> [FRAGMENTO PROPORCIONADO]:
• • • •

Alan Butler, director ejecutivo del Electronic Privacy Information Centre, señala que el grueso de la actividad de vigilancia de nuestras comunicaciones se dirige al conjunto de la población, de la que el propio Gobierno dice estar defendiendo su libertad

Las lágrimas se mezclaron con el polvo que cubrió la ciudad de Nueva York. Pronto, esas lágrimas serían también de rabia. Con el World Trade Center se derrumbó el optimismo con que se veía el futuro más inmediato. La Guerra Fría había terminado con el desplome del bloque soviético, la principal amenaza de la democracia en todo el mundo. La victoria de la democracia hacía pensar que viviríamos unas décadas de paz y cooperación económica por medio del comercio internacional. El presupuesto de Defensa de los Estados Unidos era menos de un tercio del que manejaba en las postrimerías de la Guerra de Vietnam. Y quedaba por debajo de la mitad del que había en la época de Reagan, cuando se puso en marcha la Iniciativa de Defensa Estratégica: una malla de defensa anti misiles que se denominó en su momento star wars.

• • • •

> [MATERIAL PROPORCIONADO]:
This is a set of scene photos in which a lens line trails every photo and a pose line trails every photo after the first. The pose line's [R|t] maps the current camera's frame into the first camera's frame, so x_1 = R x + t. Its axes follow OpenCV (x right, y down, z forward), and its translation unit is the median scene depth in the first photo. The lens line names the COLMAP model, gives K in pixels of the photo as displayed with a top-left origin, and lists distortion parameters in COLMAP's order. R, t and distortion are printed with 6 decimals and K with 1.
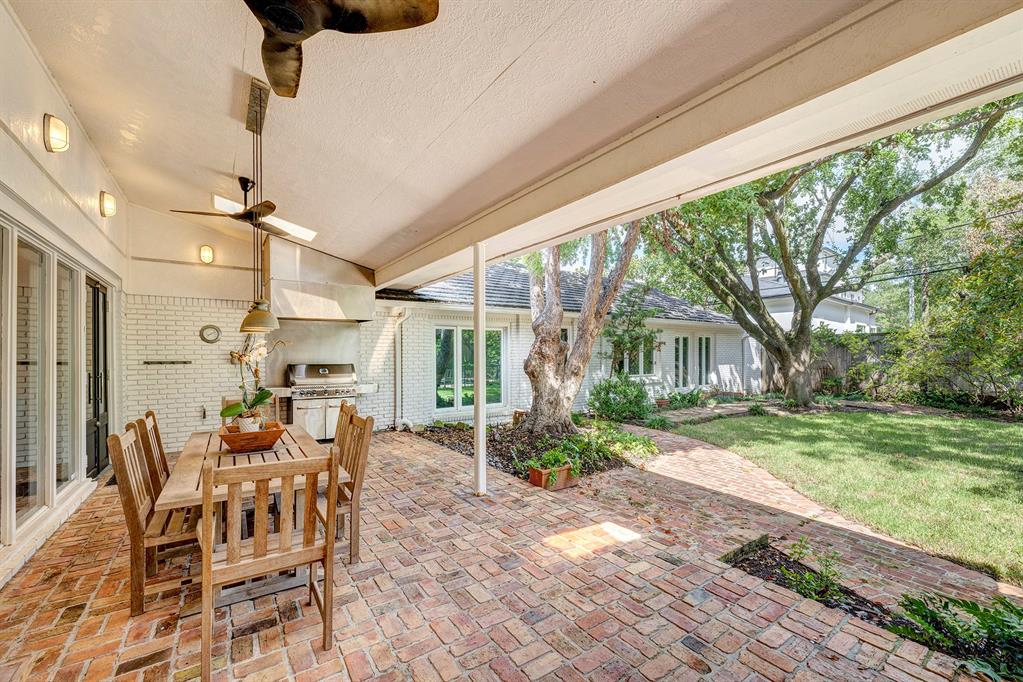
lens RADIAL K [[405.7, 0, 504.7], [0, 405.7, 351.4], [0, 0, 1]] dist [0.000849, 0.000033]
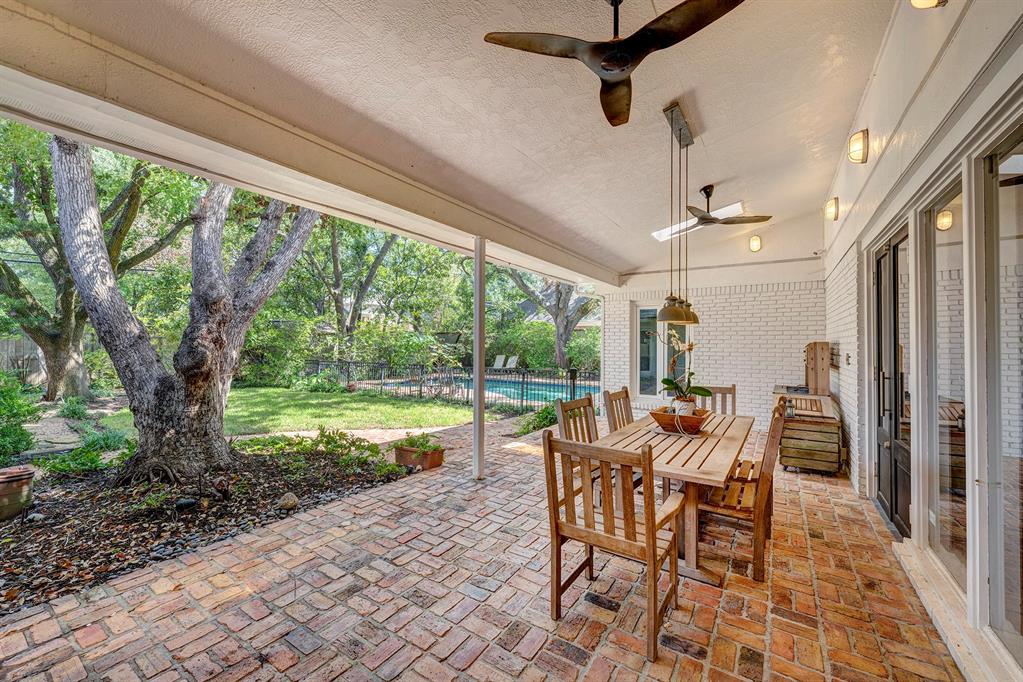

• • • •

> [EXPLORA EL MATERIAL]:
- a) ¿Puedes transcribir del fragmento sobre el World Trade Center el pasaje comprendido entre "Las lágrimas se" y "momento star wars.", ambos incluidos?
- b) ¿Puedes escribir la continuación del fragmento sobre el World Trade Center a partir de su última frase?
El listado es un material independiente del fragmento.

> [RESPUESTAS ESPERADAS]:
- a)
Las lágrimas se mezclaron con el polvo que cubrió la ciudad de Nueva York. Pronto, esas lágrimas serían también de rabia. Con el World Trade Center se derrumbó el optimismo con que se veía el futuro más inmediato. La Guerra Fría había terminado con el desplome del bloque soviético, la principal amenaza de la democracia en todo el mundo. La victoria de la democracia hacía pensar que viviríamos unas décadas de paz y cooperación económica por medio del comercio internacional. El presupuesto de Defensa de los Estados Unidos era menos de un tercio del que manejaba en las postrimerías de la Guerra de Vietnam. Y quedaba por debajo de la mitad del que había en la época de Reagan, cuando se puso en marcha la Iniciativa de Defensa Estratégica: una malla de defensa anti misiles que se denominó en su momento star wars.

- b)
No sólo los Estados Unidos, sino las democracias occidentales se enfrentaban ahora a un nuevo enemigo. No se trata de poderosos Ejércitos, nutridos de centenares de miles de hombres uniformados y bien armados, acompañados por una poderosa industria de destrucción, con un Gobierno al mando. Ahora los enemigos, en el mejor de los casos, eran redes discretas e informales de fieles dispuestos a ganarse la vida con un fusil al hombro, y a perderla en un atentado suicida. En el peor, basta con que un traficante de drogas sin suerte pueda vehicular su rabia contra la sociedad en un atentado en nombre de Alá.

Este cambio en la faz del enemigo exigía, por parte de los Estados Unidos, un cambio radical de estrategia, y un modo distinto de entender la guerra y de llevarla al terreno. Una respuesta fue la de sustituir a los gobiernos que sostuviesen a grupos terroristas. Los últimos acontecimientos en Afganistán dan la medida de su éxito.

Otra de las cuestiones que se suscitaron entonces fue la reforma de la inteligencia. A nadie se le había ocurrido que un grupo terrorista podría actuar contra el país de ese modo. La CIA llegó a contar con la opinión de algunos guionistas de cine, para que les señalasen otros puntos débiles.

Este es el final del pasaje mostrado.